Ben replied on : 10 of 12
Hi Sebastian, thanks for posting your results. As you've noticed, not all GPUs are equal. You can think of NVIDIA's cards as being divided ito two groups: graphics cards and compute cards. The graphics cards (the GTX range and others) target huge single-precision performance as this is what OpenGL, DirectX etc. need to power the latest games. They provide some limited double precision support, but it is a fraction of the single-precision performance. They also lack any error checking/correction on the memory, so you may get the occasional bit-flip with extended use. The compute cards (mostly the Tesla range) target computation, including double-precision performance. They have error-correcting memory. The latest Tesla K20 cards are capable of around a teraflop in double precision. Both the GTX 680 and the Tesla K20 are "Kepler architecture" cards, but the former is a graphics card and the latter a compute card. The double precision performance differs accordingly. I will be posting an update to gpuBench that includes K20 results in the next month or two.
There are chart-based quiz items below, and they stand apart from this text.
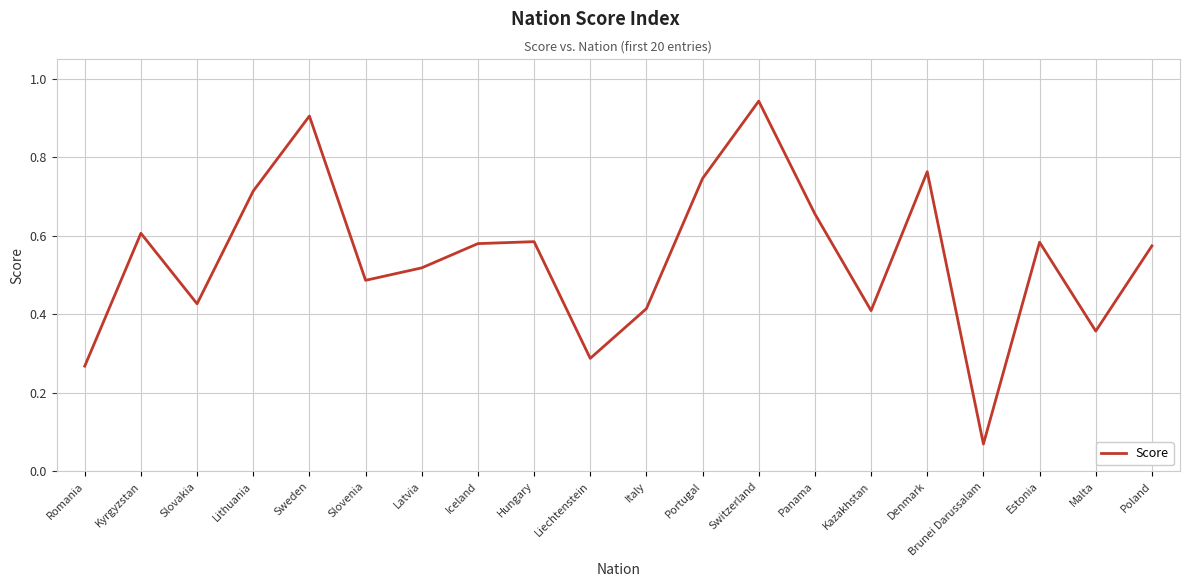

What position from the right is Poland?

1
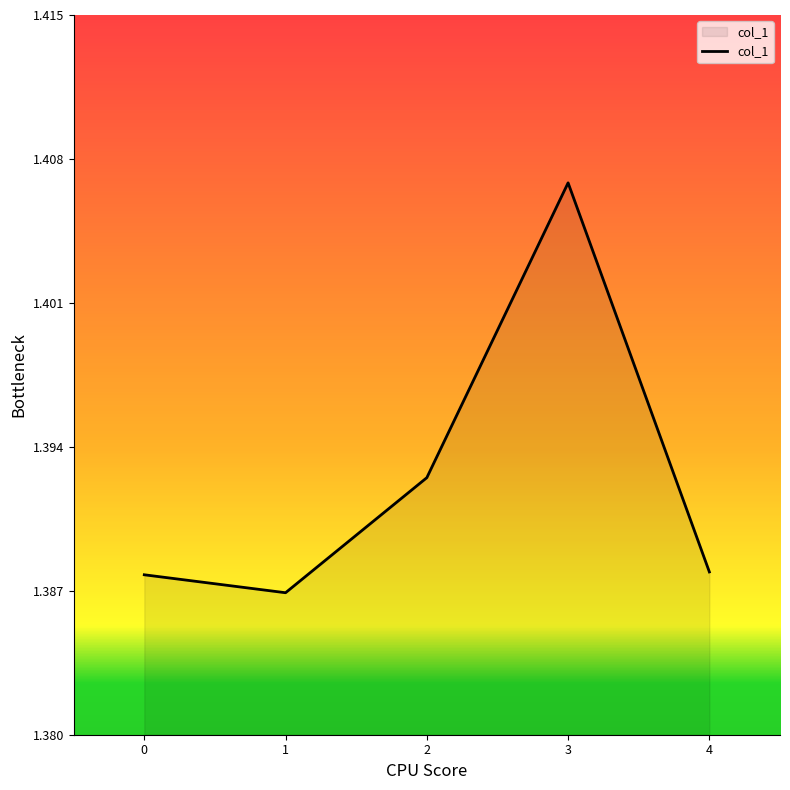

How many distinct data groups are displayed?

1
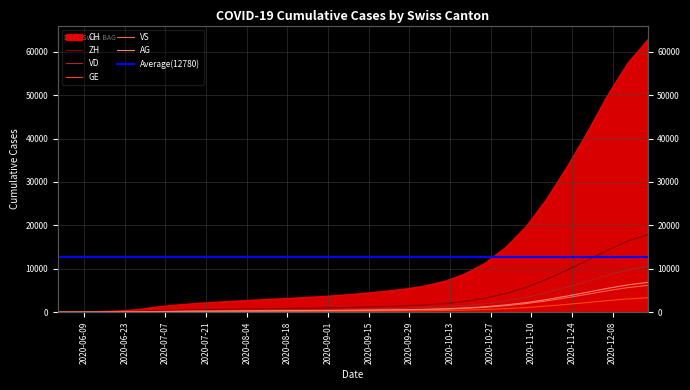

What is the value of the GE point at the 15th from the left?

365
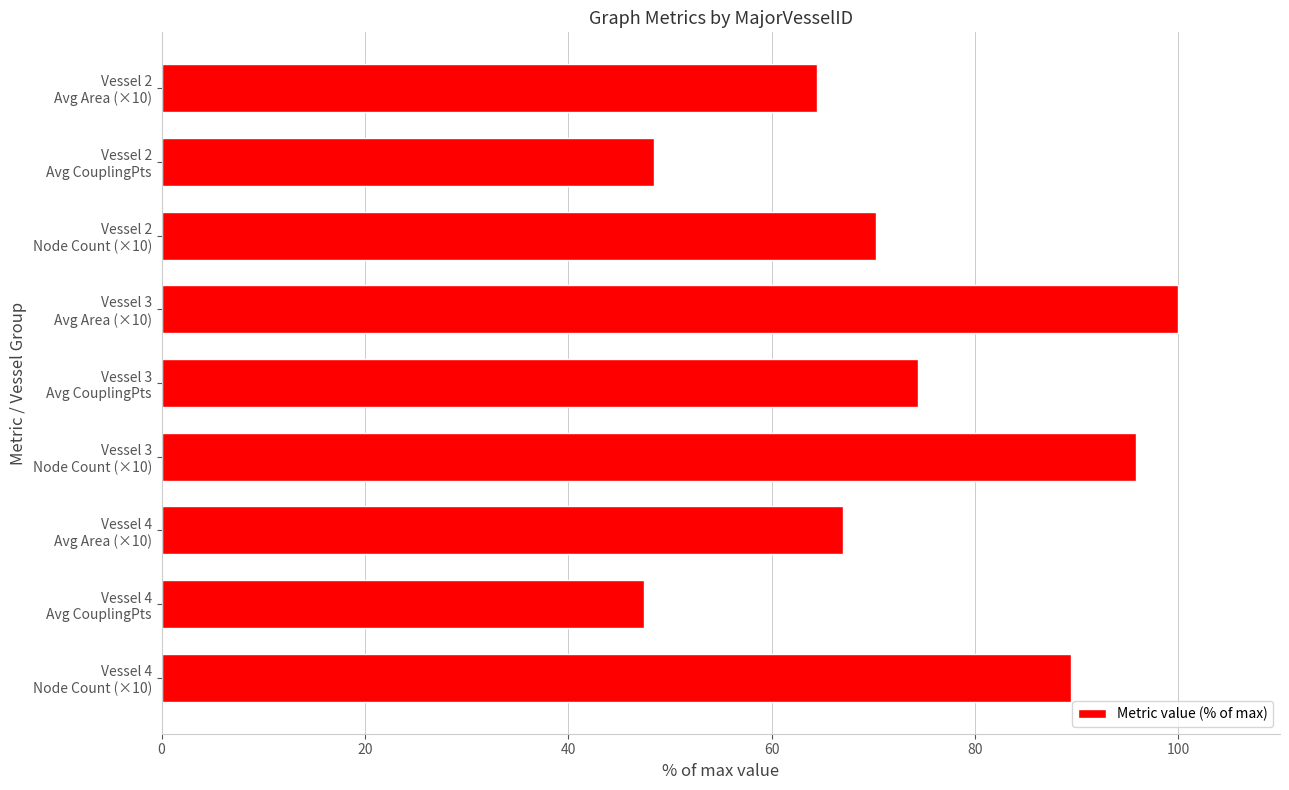

At which label is the value closest to 73?

Vessel 3
Avg CouplingPts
Eric ANTERRIEU replied on : 11 of 12
I read your article on Measuring GPU Performances with Matlab with great interest. I did a similar job for a Tesla1060 within Matlab R2012b and with CUDA standalone code. With regards to memory bandwidth, CPU->GPU and GPU->CPU, I observed better performances with CUDA than within Matlab in both directions. Did you observe the same behavior? I guess it is the price to pay for working with a very high level langage, i.e. Matlab, rather than to work with CUDA... Could you confirm that the interface between Matlab and GPU is lowering the memory transfer bandwith? Do you have any references (papers/articles) on that? Best regards, Eric
Andras replied on : 12 of 12
A very good code and article! I'd suggest to add the single precision computational power evaluation too. Thanks!